La commune d’Abobo est secouée par un drame atroce qui met en lumière les violences faites aux femmes dans les espaces publics. Une jeune fille, Coucounette, a perdu la vie après avoir refusé de céder son numéro de téléphone à un inconnu. L’agresseur, pris de colère, l’a mortellement poignardée sous les yeux de témoins.

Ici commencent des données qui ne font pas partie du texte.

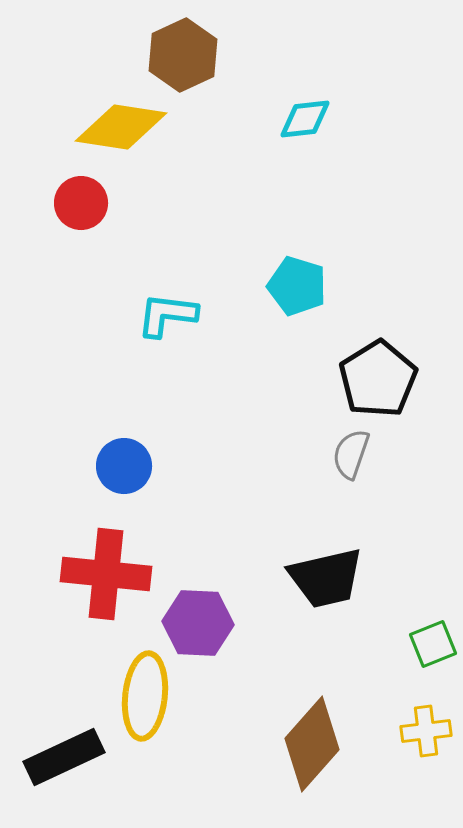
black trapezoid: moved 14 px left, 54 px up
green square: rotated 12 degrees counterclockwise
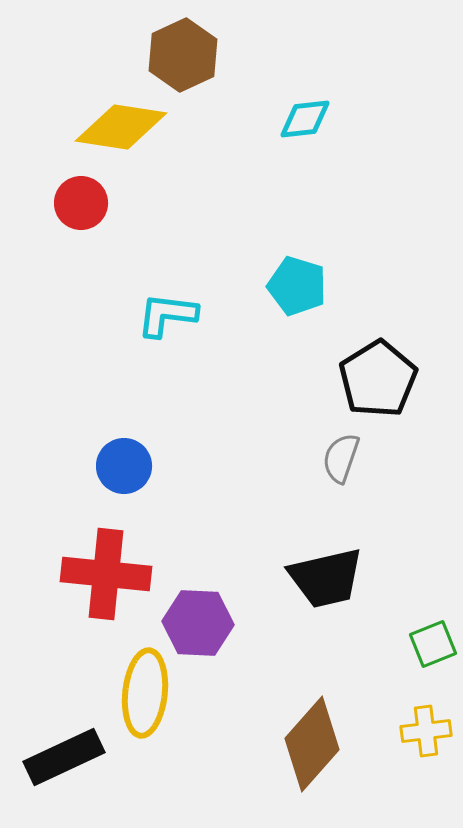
gray semicircle: moved 10 px left, 4 px down
yellow ellipse: moved 3 px up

Une soirée festive qui tourne au cauchemar
Partie de Koumassi Sicogi, son quartier d’origine, Coucounette avait rejoint des amies à Abobo pour profiter d’une virée nocturne. La jeune fille, décrite par ses proches comme joyeuse et pleine de vie, s’apprêtait à rentrer lorsqu’elle a été interpellée par un inconnu. Celui-ci, insistant, lui aurait demandé son numéro de téléphone.
Face au refus catégorique de Coucounette, l’homme aurait persisté. Devant son entêtement, la situation s’est envenimée : insultes, menaces, puis brutalités. La jeune fille n’a pas cédé, ce qui aurait exacerbé la frustration de l’agresseur. Dans un geste d’une extrême violence, il l’a poignardée mortellement avant de prendre la fuite, laissant ses amies et les témoins dans l’effroi.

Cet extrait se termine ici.